• _Activity_
In the entries below, count the lines that contain the word "objects" and give only that number.

• _Supplied data_
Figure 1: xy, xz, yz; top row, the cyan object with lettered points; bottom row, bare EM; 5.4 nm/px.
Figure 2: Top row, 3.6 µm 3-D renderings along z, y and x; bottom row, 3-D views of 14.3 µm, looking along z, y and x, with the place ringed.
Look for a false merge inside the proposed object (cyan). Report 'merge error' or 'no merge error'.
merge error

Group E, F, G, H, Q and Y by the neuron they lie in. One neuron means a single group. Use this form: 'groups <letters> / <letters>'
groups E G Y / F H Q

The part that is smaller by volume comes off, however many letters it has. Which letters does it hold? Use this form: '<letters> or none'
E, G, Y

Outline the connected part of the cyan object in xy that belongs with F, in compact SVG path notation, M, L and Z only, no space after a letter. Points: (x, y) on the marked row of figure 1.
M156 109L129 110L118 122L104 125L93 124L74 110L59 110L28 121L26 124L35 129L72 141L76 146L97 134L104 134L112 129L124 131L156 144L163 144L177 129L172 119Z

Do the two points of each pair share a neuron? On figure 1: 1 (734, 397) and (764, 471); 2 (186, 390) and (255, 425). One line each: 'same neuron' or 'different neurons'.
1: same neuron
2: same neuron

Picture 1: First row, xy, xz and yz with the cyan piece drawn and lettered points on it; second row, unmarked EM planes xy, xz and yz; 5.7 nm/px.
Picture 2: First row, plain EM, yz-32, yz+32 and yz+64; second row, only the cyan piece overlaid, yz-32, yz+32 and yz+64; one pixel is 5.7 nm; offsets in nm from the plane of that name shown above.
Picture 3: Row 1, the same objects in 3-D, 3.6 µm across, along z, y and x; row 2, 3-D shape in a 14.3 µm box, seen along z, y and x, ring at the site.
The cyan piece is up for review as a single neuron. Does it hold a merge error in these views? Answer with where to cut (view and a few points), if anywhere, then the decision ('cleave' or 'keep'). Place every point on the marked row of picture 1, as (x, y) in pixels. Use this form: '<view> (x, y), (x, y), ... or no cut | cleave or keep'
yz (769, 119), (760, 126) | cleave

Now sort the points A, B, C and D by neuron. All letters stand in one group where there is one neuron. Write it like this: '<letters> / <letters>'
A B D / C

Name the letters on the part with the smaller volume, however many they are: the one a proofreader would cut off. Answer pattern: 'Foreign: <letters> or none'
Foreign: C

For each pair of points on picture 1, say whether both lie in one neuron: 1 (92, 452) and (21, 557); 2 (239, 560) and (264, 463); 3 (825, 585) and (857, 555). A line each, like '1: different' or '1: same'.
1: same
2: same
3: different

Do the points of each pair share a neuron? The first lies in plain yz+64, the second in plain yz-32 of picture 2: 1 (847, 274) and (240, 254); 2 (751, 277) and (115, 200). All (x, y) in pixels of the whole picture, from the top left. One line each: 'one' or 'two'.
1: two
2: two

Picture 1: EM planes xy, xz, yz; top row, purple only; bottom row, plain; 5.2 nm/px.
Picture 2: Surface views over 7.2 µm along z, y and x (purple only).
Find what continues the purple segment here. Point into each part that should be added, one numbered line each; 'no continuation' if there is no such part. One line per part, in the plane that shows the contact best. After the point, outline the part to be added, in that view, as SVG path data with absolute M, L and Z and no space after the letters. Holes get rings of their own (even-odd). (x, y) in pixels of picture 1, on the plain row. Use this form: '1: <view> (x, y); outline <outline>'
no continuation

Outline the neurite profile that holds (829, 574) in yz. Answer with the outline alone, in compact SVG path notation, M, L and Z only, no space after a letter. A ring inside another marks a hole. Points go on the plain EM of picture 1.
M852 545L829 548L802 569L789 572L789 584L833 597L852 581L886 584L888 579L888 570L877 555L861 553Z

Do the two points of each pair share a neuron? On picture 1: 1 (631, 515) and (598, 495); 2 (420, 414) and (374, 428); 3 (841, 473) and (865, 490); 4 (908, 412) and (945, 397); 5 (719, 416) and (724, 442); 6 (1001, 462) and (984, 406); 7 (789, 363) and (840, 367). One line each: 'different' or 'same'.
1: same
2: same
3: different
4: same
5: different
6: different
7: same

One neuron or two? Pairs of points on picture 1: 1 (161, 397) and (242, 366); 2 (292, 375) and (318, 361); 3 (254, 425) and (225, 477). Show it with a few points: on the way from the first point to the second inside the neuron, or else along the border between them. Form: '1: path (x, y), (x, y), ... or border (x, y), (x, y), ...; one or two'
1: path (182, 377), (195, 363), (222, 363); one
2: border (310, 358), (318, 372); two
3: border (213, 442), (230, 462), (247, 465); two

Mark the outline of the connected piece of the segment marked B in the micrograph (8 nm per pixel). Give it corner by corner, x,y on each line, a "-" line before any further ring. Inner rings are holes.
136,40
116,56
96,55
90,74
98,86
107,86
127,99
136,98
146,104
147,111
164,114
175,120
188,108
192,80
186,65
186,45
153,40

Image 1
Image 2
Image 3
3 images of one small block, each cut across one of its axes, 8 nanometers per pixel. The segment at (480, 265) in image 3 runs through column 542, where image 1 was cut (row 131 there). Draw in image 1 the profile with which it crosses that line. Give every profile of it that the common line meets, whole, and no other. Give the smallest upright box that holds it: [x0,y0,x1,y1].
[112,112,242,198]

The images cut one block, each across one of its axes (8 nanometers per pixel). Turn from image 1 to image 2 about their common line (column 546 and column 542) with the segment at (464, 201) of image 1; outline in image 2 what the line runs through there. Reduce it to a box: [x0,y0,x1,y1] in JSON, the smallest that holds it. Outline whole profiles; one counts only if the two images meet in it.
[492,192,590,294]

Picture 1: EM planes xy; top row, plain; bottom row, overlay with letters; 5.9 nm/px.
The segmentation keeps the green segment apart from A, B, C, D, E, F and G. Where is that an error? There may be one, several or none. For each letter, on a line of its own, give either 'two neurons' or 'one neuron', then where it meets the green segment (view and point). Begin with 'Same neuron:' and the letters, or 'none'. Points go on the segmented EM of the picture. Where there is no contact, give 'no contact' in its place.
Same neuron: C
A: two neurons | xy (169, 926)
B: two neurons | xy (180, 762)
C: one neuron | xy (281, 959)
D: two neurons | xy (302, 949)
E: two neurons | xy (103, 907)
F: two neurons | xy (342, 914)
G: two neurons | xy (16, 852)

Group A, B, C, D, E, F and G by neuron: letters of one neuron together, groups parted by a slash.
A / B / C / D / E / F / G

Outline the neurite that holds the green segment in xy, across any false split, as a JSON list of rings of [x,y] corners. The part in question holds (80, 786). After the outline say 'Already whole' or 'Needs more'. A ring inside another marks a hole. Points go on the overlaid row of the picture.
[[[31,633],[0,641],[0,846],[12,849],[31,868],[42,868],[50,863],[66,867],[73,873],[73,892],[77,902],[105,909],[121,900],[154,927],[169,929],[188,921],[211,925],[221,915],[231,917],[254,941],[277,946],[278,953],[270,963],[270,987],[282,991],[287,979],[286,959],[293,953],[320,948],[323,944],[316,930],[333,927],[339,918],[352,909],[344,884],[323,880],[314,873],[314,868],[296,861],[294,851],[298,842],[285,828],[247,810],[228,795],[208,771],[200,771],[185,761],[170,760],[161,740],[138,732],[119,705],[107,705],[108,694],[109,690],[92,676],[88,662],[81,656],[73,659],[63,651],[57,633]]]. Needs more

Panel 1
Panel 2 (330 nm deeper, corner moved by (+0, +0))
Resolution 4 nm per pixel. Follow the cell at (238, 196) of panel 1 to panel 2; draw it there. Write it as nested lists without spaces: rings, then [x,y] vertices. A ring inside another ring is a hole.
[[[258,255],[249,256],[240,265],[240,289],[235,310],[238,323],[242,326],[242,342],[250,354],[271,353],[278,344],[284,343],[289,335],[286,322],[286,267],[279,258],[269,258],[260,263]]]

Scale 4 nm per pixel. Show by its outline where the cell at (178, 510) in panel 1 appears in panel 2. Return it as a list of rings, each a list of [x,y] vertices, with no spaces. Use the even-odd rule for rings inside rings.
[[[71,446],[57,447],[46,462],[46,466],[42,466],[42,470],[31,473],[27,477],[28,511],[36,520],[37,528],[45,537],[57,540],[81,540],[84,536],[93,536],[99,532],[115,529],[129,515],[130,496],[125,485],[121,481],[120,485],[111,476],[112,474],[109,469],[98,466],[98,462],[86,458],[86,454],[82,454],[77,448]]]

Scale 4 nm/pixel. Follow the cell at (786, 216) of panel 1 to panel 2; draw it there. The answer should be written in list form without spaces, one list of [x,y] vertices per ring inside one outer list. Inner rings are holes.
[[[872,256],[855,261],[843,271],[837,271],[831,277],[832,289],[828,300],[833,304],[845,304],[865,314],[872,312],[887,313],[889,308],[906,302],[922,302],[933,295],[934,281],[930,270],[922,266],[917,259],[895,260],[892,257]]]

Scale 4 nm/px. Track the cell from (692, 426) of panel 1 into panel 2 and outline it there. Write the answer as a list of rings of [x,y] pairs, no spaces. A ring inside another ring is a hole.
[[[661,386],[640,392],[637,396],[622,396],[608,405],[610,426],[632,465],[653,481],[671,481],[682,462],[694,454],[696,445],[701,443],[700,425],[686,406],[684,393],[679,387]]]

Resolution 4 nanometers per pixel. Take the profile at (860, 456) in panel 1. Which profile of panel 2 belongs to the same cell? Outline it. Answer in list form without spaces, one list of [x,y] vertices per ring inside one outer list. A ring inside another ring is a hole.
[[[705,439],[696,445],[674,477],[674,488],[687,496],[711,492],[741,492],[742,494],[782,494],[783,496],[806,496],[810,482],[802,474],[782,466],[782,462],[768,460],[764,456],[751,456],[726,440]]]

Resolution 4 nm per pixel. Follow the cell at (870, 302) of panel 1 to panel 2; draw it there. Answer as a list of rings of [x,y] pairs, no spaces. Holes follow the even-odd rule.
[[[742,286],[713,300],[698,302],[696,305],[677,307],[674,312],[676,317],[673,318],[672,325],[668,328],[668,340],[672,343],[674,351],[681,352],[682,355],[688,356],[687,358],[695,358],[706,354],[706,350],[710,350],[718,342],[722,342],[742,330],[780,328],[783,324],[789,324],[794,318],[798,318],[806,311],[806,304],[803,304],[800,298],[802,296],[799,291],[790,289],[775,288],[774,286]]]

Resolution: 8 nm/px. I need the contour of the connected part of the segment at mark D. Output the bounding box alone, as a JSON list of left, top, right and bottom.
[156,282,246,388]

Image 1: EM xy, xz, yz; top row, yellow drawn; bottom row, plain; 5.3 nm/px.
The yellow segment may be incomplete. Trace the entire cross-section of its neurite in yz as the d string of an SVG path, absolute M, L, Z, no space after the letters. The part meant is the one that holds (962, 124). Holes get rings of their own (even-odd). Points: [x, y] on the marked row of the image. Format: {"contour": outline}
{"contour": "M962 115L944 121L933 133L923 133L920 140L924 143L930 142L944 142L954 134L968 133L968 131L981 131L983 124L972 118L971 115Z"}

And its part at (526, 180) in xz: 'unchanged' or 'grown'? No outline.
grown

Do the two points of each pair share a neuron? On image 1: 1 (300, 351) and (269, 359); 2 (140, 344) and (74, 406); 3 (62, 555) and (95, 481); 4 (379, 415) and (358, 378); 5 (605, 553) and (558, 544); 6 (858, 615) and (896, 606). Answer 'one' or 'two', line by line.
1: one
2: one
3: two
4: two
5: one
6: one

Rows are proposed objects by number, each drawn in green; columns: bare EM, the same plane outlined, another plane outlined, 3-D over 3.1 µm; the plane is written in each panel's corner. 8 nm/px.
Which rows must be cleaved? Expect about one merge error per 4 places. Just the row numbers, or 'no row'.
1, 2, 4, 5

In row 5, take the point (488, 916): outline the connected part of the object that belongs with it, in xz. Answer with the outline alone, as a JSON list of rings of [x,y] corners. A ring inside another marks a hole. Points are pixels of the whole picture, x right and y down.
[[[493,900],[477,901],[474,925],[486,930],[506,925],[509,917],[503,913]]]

• _Output_
2